Now, let's look a bit closer at what happens to generators of $H$, when you stick an arbitrary $s \in S$ in the "first coordinate":

If we take:

$(s_1+s_2,n_1) - (s_1,n_1) - (s_2,n_2) \in H$, we have:

$(s(s_1+s_2),n_1) - (ss_1,n_1) - (ss_2,n_1) = (ss_1 + ss_2,n_1) - (ss_1,n_1) - (ss_2,n_1)$

which is also a generator of $H$ (with $ss_1$ and $ss_2$ taking the place of $s_1$ and $s_2$, respectively).

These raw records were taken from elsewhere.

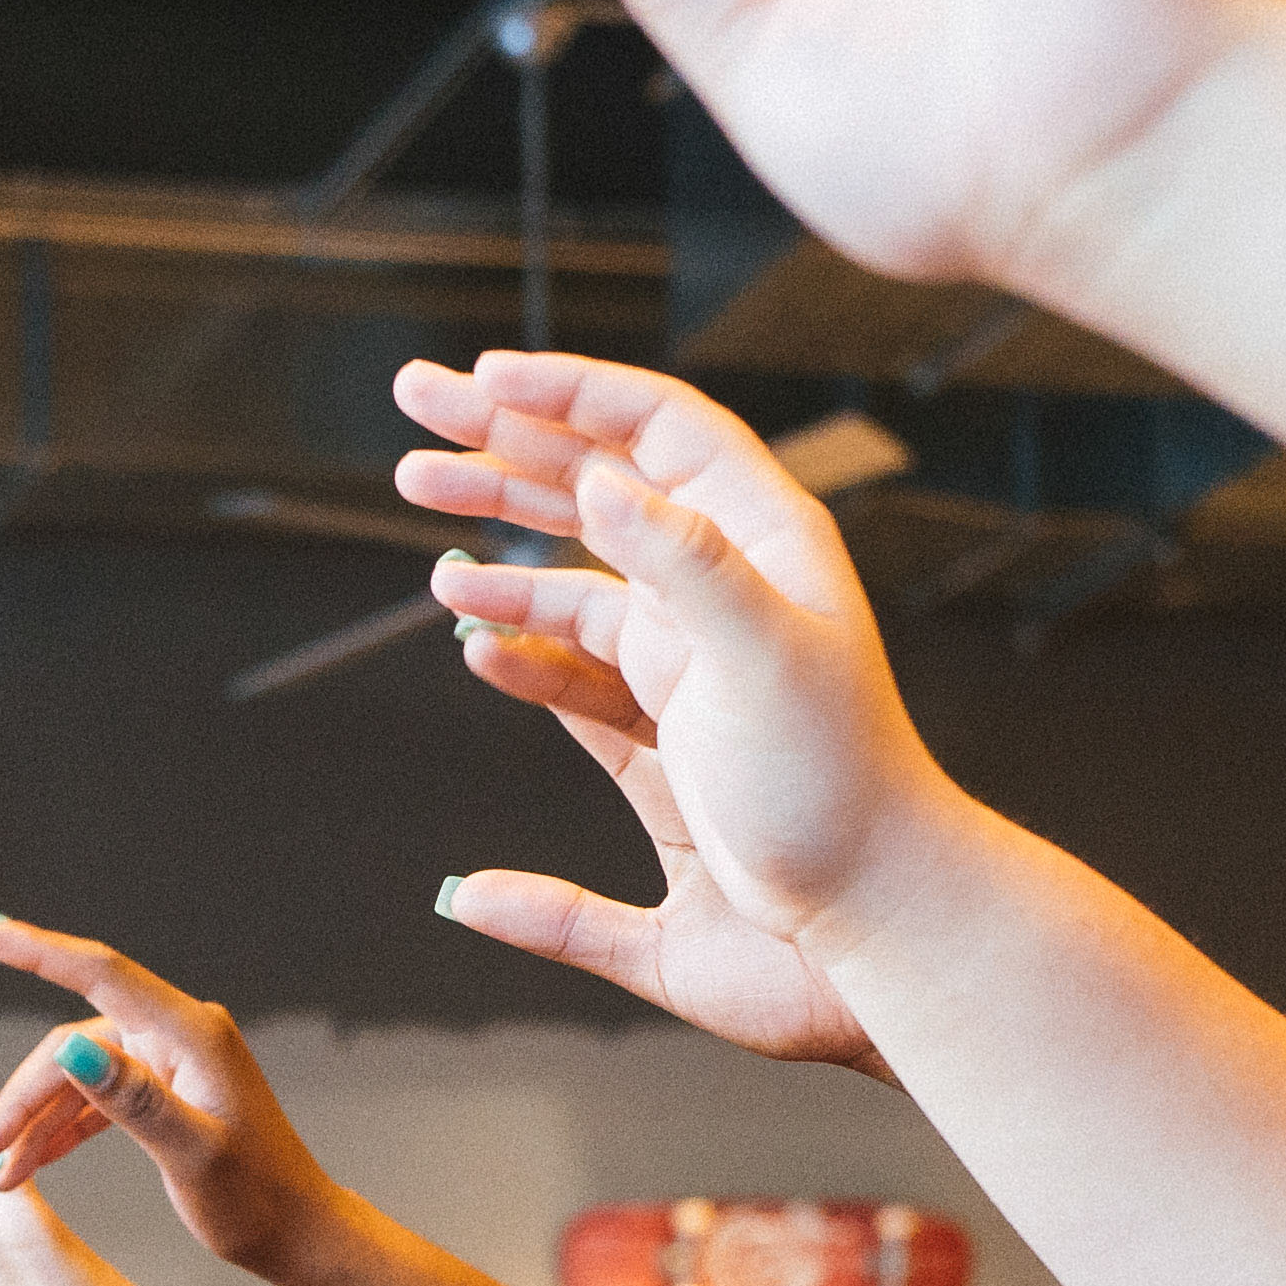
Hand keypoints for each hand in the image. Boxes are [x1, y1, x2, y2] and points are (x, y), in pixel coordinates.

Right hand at [0, 918, 360, 1285]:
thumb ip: (132, 1100)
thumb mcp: (192, 1154)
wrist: (296, 1233)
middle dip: (17, 1097)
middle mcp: (176, 1036)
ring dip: (31, 1121)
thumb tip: (71, 1048)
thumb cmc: (257, 1200)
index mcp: (190, 1034)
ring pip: (75, 1076)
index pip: (100, 974)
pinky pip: (93, 1098)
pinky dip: (57, 1130)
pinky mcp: (160, 1093)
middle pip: (72, 1045)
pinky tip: (25, 1165)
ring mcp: (167, 1063)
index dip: (35, 948)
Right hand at [386, 362, 966, 1047]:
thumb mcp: (761, 660)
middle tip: (414, 402)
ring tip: (418, 497)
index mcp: (761, 540)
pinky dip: (519, 635)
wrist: (871, 906)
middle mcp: (726, 579)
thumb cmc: (838, 786)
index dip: (569, 390)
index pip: (656, 426)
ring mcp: (695, 647)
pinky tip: (470, 635)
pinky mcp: (670, 719)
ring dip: (498, 528)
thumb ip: (684, 566)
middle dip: (506, 436)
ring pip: (578, 562)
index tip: (483, 379)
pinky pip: (576, 656)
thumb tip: (599, 484)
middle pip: (601, 476)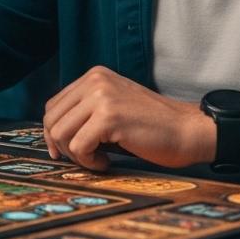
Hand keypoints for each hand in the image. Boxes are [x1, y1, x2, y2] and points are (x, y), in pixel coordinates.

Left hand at [43, 66, 213, 170]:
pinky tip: (106, 162)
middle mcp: (95, 81)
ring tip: (98, 159)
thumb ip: (87, 111)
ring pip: (61, 134)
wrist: (188, 130)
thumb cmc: (153, 126)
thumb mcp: (114, 105)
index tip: (64, 150)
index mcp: (94, 76)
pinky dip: (89, 162)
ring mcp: (101, 97)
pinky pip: (79, 147)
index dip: (53, 132)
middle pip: (52, 119)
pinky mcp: (109, 117)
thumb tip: (55, 134)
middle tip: (83, 158)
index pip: (53, 105)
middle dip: (62, 146)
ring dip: (77, 155)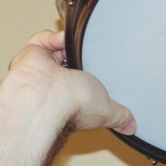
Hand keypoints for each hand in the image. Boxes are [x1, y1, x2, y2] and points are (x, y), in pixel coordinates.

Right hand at [3, 30, 135, 134]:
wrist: (47, 96)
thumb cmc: (74, 106)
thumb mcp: (108, 111)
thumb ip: (120, 116)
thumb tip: (132, 127)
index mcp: (73, 97)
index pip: (85, 82)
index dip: (94, 74)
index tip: (105, 67)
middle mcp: (57, 83)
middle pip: (72, 62)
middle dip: (83, 55)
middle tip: (94, 49)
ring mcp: (45, 68)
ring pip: (58, 49)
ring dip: (70, 44)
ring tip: (82, 44)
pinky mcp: (33, 54)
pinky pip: (44, 39)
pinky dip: (55, 37)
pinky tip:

Similarly, with $(s_1,n_1+n_2) - (s_1,n_1) - (s_1,n_2)$, if we replace $s_1$ with $ss_1$, we get the generator (which is, of course, also in $H$):

$(ss_1,n_1+n_2) - (ss_1,n_1) - (ss_1,n_2)$.

Finally, it is easy to see that for any $r \in R$:

$(s(s_1r),n_1) - (ss_1,rn_1) = ((ss_1)r,n_1) - (ss_1,rn_1)$, which is a generator of $H$ of the third type in your $(\ast)$.

Therefore, if a sum:

$\sum\limits_j (s_j,n_j) \in H$ (being some finite sum of generators), it follows that:

$\sum\limits_j (ss_j,n_j) \in H$ (for any $s \in S$), as well (being the same finite sum of generators with an $s$ left-multiplied to the first entry of each, which as we have seen above is also a sum of generators, so in $H$ by closure).

But this means, that:

$(s_1,n_1) + (s_2,n_2) - (s_1',n_1') - (s_2',n_2') \in H$ then implies:

$(ss_1,n_1) + (ss_2,n_2) - (ss_1',n_1') - (ss_2',n_2') \in H$ also, so that the two cosets:

$[(ss_1,n_1) + (ss_2,n_2)] + H$ and $[(ss_1',n_1') + (ss_2',n_2')] + H$ are equal and the (left) $S$-action is well-defined on $S\otimes_R N \stackrel{\text{def}}{=} (S \times N)^{ab}/H$.